*Material to process*

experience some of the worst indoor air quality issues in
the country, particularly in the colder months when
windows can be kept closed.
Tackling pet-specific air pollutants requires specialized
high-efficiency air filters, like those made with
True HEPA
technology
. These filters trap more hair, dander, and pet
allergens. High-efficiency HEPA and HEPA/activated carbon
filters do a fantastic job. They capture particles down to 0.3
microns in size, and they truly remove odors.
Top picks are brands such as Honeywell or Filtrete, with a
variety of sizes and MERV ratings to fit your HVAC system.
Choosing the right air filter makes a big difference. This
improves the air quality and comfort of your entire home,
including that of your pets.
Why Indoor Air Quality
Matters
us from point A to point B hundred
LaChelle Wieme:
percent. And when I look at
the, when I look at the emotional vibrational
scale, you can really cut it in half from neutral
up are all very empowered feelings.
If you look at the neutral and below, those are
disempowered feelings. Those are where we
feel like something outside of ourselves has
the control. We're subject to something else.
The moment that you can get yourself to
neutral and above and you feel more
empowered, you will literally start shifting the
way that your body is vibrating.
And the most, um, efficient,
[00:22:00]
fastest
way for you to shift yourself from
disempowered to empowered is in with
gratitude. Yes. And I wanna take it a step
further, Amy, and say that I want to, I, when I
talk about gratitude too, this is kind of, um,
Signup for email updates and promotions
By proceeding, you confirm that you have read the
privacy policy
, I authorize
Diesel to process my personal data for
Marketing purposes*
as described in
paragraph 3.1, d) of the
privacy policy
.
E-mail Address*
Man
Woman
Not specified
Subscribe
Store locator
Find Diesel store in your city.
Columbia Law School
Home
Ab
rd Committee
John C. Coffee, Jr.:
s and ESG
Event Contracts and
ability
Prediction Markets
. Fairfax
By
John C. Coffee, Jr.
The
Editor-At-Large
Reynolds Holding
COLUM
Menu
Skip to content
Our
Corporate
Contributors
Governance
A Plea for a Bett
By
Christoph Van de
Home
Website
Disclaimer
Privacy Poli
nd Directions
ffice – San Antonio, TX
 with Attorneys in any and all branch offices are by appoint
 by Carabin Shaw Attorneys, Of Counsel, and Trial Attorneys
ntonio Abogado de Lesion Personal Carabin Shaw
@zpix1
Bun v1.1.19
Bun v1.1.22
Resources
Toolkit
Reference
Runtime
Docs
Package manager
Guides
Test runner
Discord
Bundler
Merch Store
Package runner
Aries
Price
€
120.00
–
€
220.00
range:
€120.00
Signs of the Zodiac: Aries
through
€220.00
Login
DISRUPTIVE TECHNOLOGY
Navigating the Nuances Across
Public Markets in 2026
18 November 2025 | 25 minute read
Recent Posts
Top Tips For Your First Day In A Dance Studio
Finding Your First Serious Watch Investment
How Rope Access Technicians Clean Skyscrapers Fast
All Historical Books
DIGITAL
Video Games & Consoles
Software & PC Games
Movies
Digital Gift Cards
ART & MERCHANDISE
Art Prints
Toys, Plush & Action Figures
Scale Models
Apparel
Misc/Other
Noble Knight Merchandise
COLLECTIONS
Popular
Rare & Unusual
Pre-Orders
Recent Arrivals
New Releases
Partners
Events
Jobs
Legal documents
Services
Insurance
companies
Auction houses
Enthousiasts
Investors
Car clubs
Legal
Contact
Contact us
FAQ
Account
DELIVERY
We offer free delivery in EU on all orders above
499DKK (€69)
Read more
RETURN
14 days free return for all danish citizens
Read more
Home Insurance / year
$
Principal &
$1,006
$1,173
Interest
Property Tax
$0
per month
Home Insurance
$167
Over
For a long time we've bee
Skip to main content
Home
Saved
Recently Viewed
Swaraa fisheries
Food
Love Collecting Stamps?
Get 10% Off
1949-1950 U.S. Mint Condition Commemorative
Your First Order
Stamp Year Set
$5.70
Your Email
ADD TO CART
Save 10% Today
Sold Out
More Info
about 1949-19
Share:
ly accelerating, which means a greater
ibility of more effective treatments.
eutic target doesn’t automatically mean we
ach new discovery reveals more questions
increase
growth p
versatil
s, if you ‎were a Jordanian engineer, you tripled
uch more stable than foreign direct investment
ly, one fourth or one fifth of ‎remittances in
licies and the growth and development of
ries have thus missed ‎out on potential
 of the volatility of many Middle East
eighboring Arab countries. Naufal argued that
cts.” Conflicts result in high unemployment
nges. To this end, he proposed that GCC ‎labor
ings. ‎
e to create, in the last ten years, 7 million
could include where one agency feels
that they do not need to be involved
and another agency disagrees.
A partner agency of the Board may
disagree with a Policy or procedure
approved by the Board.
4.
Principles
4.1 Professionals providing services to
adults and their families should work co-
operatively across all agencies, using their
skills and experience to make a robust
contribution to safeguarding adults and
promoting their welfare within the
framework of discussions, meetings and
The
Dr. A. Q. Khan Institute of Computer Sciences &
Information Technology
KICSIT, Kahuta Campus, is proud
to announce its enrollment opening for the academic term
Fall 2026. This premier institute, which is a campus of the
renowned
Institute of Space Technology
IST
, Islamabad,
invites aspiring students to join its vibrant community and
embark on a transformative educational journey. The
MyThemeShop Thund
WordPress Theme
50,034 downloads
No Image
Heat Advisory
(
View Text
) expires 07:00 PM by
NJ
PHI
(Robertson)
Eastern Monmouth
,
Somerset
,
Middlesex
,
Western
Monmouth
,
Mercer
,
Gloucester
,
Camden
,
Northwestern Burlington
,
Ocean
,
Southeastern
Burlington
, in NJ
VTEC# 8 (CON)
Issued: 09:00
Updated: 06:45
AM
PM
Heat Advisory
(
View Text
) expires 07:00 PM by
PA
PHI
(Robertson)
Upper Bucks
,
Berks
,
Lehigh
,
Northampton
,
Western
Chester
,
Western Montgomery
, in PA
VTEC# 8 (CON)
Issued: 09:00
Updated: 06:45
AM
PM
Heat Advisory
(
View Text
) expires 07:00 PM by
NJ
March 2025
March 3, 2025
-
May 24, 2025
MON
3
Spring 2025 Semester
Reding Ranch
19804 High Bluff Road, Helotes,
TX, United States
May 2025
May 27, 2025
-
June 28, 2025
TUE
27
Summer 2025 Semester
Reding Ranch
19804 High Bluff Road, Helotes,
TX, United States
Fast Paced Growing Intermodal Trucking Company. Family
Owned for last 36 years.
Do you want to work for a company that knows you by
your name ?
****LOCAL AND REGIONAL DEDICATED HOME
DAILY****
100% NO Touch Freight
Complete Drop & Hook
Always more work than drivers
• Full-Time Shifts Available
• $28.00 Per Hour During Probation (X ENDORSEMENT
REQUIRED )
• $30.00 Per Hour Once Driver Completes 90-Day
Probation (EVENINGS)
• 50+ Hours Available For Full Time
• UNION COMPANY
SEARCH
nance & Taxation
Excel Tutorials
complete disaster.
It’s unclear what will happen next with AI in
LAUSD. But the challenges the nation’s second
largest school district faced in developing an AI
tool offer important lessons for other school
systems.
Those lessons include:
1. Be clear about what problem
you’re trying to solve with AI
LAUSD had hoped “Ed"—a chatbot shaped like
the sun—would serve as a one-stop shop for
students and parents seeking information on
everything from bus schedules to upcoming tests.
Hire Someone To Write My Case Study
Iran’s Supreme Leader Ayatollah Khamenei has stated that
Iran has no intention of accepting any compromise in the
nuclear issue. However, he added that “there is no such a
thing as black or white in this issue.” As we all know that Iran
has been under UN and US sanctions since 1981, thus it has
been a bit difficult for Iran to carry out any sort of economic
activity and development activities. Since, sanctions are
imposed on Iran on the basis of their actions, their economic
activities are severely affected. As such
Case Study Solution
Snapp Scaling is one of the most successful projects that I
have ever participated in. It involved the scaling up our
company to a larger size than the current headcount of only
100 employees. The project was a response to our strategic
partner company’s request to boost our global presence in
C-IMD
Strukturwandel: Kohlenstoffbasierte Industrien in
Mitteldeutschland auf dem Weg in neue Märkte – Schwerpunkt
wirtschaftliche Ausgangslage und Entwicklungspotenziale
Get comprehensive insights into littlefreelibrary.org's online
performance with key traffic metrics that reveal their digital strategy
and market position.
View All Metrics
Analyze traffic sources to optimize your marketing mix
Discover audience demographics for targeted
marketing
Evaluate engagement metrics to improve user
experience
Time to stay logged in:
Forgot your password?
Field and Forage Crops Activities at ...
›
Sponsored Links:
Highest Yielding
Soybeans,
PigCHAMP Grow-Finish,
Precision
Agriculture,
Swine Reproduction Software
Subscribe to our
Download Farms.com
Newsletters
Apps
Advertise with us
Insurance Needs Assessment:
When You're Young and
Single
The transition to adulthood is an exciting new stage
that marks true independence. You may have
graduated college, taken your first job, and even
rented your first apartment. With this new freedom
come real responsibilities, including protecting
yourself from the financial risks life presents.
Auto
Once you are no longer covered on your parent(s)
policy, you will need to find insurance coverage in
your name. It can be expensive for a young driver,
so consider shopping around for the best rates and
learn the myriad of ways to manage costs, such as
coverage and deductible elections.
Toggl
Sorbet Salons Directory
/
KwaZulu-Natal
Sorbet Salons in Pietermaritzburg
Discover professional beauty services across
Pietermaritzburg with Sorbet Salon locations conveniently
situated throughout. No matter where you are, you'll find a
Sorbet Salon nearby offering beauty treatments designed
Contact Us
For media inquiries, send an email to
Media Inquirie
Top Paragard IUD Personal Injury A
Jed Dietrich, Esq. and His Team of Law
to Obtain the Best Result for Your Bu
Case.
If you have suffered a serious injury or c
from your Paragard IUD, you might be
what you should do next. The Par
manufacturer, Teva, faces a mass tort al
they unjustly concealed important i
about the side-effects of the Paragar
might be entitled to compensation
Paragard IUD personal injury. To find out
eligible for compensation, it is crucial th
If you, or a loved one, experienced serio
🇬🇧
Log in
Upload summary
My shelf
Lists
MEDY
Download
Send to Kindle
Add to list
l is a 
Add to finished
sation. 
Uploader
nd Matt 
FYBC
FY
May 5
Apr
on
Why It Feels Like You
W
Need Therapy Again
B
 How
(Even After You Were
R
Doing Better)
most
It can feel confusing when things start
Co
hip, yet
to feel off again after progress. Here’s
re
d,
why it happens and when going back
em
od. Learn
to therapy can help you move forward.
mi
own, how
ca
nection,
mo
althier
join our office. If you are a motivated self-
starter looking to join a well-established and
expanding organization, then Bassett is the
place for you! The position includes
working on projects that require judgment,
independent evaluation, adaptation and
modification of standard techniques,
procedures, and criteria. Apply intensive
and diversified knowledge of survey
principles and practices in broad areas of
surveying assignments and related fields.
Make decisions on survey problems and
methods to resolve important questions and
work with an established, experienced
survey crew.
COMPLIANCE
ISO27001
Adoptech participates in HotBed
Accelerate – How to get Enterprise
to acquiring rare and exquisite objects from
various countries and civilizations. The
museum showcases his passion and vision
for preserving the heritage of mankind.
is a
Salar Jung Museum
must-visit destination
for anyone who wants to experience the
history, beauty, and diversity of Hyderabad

*Your assignment*
Reproduce the material above word for word, from its first line through the line containing "improves the air", keeping every line break unchanged.

*Solution to this task*
experience some of the worst indoor air quality issues in
the country, particularly in the colder months when
windows can be kept closed.
Tackling pet-specific air pollutants requires specialized
high-efficiency air filters, like those made with
True HEPA
technology
. These filters trap more hair, dander, and pet
allergens. High-efficiency HEPA and HEPA/activated carbon
filters do a fantastic job. They capture particles down to 0.3
microns in size, and they truly remove odors.
Top picks are brands such as Honeywell or Filtrete, with a
variety of sizes and MERV ratings to fit your HVAC system.
Choosing the right air filter makes a big difference. This
improves the air quality and comfort of your entire home,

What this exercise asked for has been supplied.